Lettre ouverte à mon gynécologue

Pondu par Eve Gratien le 4 octobre 2012     

Depuis 15 ans maintenant, Ève a croisé plusieurs gynécologues, qui lui ont fait vivre des expériences pas toujours cool. Petite mise au point nécessaire avec nos amis les gygy.

« Cher gynécologue,

Voilà presque quinze ans que tous les six mois, je te laisse scruter mon col de l’utérus, pour la bonne cause plus que par amitié, bien entendu. Néanmoins, toutes ces années de tête-à-tête – ou, pour être plus précise, de vagin-à-tête – sur la table d’auscultation m’ont donné envie de m’adresser à toi comme à un ami, aussi tu ne m’en voudras pas de te tutoyer , toi le médecin que d’aucunes nomment affectueusement « gygy ».

J’ai envie de commencer en te disant que je t’aime bien. Tu veilles sur mon vagin comme un chien de berger sur son troupeau, prêt à déclencher les hostilités face aux invasions de mycoses, papillomavirus et autres intrus. Et pour tout cela, en vérité je te le dis : merci.

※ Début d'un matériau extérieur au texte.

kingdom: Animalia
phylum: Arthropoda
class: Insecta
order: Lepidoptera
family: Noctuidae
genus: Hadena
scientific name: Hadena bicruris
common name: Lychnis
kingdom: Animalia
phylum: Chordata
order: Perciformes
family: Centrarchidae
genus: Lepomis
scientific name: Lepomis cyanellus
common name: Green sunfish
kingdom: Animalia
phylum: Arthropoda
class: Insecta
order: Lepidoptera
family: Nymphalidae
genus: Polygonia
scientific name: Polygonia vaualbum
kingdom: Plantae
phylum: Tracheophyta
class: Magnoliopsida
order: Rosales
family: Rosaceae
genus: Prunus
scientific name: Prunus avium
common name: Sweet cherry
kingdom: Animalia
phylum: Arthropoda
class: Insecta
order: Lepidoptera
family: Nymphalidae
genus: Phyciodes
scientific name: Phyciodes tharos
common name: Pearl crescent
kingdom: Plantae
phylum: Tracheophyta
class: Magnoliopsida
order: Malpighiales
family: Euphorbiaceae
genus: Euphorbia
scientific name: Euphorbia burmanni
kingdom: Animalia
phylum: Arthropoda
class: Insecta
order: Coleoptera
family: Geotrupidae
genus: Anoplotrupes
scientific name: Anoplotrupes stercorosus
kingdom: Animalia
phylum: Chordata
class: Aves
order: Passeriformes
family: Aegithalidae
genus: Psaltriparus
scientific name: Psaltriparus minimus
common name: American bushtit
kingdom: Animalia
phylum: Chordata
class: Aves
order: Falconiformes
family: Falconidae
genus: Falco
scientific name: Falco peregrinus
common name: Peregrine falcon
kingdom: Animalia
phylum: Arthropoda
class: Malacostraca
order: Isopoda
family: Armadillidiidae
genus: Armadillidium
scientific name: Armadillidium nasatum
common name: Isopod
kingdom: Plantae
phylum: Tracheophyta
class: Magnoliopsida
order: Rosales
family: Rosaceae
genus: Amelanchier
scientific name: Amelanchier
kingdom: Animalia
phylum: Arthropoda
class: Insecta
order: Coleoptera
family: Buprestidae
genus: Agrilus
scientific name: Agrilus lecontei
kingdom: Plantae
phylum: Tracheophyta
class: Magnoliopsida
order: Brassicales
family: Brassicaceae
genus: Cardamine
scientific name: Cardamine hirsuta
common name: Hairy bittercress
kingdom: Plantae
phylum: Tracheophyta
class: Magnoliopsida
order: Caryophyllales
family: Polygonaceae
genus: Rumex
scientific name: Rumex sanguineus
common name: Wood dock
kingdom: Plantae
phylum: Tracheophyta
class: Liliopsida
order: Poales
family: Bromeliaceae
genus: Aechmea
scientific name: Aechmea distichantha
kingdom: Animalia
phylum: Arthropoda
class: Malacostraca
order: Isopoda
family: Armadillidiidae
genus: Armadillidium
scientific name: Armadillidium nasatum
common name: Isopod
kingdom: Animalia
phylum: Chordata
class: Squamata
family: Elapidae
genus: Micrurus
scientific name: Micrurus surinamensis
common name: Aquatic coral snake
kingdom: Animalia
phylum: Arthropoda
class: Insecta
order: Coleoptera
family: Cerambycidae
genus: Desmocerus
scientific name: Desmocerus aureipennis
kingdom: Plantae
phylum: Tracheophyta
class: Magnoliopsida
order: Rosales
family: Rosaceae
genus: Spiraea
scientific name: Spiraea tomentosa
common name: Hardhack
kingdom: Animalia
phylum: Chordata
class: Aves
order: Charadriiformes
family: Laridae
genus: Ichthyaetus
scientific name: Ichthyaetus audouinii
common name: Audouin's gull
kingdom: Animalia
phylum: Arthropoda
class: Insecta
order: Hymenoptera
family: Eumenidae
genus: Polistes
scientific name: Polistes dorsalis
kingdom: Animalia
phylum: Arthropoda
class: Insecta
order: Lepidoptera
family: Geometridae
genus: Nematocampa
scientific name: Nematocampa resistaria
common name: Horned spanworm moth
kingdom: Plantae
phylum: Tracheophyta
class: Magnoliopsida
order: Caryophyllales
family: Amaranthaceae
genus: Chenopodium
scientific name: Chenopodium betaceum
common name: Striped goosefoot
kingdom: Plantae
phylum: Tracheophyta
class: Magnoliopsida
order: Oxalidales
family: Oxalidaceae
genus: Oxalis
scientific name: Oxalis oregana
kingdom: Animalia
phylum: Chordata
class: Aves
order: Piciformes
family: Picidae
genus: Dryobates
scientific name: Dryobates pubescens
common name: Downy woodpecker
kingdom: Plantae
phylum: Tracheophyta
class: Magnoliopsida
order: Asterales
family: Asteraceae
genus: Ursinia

Toutefois, permets-moi de te parler franchement, au nom de la quasi complicité qui nous lie après cette bonne cinquantaine de frottis que nous avons vécus ensemble. Essaie de ne pas le prendre mal, mais je me dois de m’entretenir avec toi sur quelques menus détails qui me taraudent somme toute quelque peu.

Tout d’abord, je sais que ta bienveillance te pousse à faire de ton mieux pour mettre tes patientes à l’aise. Tous les bons médecins font cela, après tout. Les dentistes offrent des mini-tubes de dentifrice aux enfants pour les amadouer, les généralistes remplissent les ordonnances des grand-mères en précisant avec bonne humeur qu’après ce traitement, elles seront aussi requinquées que si elles avaient 20 ans et puis certains médecins – beaucoup – aiment, d’une façon générale, faire de l’humour avec leurs patients. L’humour, c’est bien , ça balaye la peur du Docteur, ça met tout le monde à l’aise, ça ne mange pas de pain.

Oui mais non.

Car il faut que tu saches ceci : tu as beau me raconter des blagues ou me faire la conversation pendant que tu observes mon utérus, rien n’y fait, cela ne contribue aucunement à me mettre à l’aise. C’est très gentil d’essayer de m’aider à me relaxer et de tenter de contribuer à ce que j’oublie que je suis présentement allongée, les fesses à l’air et les jambes grandes écartées, devant un homme affairé à engouffrer tout un tas de doigts et d’objets dans mon vagin, mais NON, arrête, ça n’est plus possible.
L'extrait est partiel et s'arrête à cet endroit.